◆ **What the task requires**
Both the line containing "of normal appendix" and the line containing "cells show no" belong to the span. Output exactly that span from the listing below, and nothing outside it.

*** Begin section ***

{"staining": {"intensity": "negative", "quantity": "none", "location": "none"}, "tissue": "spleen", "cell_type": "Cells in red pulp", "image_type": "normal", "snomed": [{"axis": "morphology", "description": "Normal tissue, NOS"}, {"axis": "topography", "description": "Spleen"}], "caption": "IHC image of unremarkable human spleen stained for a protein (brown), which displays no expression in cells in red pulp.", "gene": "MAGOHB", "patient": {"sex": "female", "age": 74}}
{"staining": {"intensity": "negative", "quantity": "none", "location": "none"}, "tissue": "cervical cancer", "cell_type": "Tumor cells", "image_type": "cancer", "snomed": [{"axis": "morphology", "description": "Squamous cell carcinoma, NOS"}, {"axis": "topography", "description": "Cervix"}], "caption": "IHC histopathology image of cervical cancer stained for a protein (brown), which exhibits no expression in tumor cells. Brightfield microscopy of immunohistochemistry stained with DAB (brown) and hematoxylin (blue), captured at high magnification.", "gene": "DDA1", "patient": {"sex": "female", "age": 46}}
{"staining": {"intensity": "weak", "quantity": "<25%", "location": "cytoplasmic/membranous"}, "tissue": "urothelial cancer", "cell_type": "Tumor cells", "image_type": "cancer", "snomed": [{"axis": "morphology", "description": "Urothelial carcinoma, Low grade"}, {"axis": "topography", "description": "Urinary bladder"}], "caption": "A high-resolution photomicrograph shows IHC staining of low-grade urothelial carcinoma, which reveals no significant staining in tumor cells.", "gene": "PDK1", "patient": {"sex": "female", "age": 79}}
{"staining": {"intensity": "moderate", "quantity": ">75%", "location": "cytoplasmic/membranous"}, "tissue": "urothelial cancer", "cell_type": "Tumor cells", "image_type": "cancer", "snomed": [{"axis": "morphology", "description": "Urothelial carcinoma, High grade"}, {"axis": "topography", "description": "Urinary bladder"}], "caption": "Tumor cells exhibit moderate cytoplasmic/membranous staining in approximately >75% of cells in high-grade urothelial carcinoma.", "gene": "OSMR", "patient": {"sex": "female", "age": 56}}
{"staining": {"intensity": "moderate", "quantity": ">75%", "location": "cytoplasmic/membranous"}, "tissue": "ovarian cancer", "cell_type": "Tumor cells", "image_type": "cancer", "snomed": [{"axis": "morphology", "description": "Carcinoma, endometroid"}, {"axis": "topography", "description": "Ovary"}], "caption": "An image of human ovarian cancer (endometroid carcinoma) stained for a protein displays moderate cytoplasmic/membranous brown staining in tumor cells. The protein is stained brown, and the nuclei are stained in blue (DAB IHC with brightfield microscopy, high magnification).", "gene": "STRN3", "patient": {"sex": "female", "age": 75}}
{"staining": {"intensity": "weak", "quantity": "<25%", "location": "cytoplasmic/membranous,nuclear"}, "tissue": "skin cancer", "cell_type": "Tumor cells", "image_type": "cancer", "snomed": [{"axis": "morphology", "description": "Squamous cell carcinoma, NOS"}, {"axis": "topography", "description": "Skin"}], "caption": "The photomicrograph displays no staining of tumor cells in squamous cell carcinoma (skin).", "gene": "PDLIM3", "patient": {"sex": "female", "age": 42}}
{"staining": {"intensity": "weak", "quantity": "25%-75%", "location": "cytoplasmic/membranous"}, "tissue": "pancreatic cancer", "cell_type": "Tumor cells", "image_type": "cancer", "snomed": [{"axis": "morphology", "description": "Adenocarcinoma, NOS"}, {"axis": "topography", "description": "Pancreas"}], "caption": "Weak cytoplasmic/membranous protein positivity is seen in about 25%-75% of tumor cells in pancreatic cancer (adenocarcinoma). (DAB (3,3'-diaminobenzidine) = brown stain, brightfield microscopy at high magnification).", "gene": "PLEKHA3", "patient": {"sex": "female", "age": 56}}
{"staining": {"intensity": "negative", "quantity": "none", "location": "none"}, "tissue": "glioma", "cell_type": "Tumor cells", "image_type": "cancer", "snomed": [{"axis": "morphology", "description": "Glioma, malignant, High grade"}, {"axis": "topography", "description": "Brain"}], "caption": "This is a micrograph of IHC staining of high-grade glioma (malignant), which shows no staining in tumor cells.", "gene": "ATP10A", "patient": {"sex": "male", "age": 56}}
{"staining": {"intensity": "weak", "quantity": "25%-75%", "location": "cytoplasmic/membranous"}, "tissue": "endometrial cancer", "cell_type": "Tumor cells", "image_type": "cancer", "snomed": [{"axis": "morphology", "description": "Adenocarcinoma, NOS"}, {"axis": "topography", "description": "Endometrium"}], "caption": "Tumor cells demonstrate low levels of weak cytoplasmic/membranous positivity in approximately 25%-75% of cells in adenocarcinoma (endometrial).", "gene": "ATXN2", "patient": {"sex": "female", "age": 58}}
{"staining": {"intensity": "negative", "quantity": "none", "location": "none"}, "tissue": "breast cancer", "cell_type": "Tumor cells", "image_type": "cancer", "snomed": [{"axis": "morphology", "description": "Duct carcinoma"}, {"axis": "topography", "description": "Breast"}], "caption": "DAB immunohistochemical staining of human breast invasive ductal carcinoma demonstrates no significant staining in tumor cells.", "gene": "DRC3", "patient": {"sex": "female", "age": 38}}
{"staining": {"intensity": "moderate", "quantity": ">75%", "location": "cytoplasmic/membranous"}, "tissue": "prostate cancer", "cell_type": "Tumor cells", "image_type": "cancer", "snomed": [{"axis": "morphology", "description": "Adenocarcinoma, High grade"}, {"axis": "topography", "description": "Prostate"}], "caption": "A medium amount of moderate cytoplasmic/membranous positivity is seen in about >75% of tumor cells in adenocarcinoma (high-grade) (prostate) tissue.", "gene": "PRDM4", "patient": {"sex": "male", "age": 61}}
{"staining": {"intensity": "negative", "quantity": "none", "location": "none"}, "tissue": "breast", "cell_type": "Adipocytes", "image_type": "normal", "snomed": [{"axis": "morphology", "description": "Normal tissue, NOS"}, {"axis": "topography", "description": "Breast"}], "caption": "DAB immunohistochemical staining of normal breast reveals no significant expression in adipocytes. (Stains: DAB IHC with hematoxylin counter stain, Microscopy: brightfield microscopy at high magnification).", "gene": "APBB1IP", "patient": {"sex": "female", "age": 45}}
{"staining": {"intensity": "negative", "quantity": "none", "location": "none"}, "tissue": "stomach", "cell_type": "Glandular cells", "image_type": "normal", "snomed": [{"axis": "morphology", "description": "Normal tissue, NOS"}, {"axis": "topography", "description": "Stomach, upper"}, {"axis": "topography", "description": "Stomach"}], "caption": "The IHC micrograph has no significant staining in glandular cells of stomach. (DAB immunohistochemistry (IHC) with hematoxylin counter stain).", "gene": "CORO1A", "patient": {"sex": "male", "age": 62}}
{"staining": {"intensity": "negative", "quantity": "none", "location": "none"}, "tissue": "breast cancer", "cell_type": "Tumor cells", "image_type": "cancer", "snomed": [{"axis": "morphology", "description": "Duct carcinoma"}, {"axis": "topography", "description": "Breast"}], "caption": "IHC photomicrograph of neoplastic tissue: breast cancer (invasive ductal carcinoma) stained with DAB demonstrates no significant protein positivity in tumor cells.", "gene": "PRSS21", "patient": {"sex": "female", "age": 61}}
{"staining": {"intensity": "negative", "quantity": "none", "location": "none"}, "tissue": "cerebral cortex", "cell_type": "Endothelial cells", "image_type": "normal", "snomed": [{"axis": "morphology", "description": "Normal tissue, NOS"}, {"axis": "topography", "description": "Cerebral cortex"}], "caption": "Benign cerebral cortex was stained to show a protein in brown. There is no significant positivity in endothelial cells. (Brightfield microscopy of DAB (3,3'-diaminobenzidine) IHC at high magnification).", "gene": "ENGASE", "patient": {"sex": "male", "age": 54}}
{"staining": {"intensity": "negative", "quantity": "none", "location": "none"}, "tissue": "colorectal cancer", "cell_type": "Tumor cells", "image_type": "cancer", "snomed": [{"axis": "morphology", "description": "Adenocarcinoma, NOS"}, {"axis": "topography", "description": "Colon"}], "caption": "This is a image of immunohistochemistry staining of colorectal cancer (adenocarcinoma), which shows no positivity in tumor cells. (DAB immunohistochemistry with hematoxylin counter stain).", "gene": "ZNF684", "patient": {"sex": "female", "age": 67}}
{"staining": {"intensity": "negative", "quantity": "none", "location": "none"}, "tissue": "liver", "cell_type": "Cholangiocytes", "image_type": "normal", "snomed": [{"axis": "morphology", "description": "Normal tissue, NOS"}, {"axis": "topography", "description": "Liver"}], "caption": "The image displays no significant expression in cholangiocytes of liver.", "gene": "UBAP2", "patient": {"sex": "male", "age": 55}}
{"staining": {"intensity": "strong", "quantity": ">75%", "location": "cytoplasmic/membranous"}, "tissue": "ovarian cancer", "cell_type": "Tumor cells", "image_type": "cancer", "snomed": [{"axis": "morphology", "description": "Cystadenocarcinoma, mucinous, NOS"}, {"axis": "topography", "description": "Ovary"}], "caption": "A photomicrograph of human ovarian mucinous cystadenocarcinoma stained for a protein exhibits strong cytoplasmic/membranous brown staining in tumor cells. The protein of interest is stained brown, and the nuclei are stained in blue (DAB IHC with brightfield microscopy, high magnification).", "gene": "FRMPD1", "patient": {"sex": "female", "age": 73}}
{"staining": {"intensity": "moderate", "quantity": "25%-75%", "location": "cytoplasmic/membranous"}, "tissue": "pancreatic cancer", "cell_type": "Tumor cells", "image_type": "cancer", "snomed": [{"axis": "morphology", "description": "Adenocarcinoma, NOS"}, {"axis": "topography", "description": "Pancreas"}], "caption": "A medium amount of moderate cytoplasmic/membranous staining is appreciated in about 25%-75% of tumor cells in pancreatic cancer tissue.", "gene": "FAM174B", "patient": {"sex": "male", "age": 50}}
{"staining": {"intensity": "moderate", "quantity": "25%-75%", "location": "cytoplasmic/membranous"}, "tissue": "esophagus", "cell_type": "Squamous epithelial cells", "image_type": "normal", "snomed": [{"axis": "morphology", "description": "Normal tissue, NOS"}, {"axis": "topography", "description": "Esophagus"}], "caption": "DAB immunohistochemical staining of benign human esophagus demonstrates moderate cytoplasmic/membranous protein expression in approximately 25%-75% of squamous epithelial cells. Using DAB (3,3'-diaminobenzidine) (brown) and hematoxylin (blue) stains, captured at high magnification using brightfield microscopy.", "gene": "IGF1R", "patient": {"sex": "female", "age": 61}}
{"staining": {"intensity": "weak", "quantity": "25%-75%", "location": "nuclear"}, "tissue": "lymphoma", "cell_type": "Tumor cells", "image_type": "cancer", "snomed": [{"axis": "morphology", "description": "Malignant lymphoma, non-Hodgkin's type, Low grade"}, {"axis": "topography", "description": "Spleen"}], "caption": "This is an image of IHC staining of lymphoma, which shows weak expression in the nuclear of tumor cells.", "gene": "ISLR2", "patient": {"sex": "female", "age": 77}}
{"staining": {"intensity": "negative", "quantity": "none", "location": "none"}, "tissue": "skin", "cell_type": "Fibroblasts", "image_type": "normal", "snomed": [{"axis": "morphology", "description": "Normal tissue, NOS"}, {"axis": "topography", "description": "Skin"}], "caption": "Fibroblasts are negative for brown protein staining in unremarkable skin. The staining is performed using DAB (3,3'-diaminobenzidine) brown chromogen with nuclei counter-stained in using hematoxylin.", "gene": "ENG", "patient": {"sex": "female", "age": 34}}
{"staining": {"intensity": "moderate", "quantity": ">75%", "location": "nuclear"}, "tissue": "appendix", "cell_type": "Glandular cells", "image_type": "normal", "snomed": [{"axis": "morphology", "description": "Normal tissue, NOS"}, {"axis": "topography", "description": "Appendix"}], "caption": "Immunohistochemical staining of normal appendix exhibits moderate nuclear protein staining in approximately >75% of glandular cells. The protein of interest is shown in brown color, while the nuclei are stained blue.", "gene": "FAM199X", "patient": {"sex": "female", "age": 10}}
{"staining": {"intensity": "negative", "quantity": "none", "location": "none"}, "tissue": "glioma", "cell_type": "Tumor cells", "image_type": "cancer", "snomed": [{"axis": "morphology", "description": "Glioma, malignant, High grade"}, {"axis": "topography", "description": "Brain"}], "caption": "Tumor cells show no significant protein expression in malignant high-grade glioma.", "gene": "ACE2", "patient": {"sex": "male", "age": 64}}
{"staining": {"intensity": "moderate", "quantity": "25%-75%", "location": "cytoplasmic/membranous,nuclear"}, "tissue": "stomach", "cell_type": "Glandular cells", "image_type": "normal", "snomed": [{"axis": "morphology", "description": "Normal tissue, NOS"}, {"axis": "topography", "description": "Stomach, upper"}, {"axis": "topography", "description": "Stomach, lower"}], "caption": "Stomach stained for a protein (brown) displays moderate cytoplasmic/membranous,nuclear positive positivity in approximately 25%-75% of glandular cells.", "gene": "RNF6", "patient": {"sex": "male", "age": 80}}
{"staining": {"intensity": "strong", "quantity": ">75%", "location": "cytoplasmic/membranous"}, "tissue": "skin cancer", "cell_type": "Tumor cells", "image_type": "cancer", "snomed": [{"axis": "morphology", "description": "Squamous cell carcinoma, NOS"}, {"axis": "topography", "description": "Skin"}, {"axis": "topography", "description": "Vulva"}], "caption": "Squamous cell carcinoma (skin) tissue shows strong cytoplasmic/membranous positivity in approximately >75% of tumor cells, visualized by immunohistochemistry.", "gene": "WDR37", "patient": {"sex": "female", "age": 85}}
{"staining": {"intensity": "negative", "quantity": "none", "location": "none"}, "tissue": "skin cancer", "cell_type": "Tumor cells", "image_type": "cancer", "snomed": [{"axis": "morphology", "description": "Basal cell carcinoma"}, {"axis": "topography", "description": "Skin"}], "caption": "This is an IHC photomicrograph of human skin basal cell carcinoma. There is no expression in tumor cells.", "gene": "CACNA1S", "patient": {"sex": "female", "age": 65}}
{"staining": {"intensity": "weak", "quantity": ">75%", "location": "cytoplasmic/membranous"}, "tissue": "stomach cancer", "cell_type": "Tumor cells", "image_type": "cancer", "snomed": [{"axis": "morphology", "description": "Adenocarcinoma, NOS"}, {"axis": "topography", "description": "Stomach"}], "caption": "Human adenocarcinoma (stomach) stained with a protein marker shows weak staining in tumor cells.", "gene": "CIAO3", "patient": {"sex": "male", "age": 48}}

*** End section ***

◆ **Answer to the problem**
{"staining": {"intensity": "moderate", "quantity": ">75%", "location": "nuclear"}, "tissue": "appendix", "cell_type": "Glandular cells", "image_type": "normal", "snomed": [{"axis": "morphology", "description": "Normal tissue, NOS"}, {"axis": "topography", "description": "Appendix"}], "caption": "Immunohistochemical staining of normal appendix exhibits moderate nuclear protein staining in approximately >75% of glandular cells. The protein of interest is shown in brown color, while the nuclei are stained blue.", "gene": "FAM199X", "patient": {"sex": "female", "age": 10}}
{"staining": {"intensity": "negative", "quantity": "none", "location": "none"}, "tissue": "glioma", "cell_type": "Tumor cells", "image_type": "cancer", "snomed": [{"axis": "morphology", "description": "Glioma, malignant, High grade"}, {"axis": "topography", "description": "Brain"}], "caption": "Tumor cells show no significant protein expression in malignant high-grade glioma.", "gene": "ACE2", "patient": {"sex": "male", "age": 64}}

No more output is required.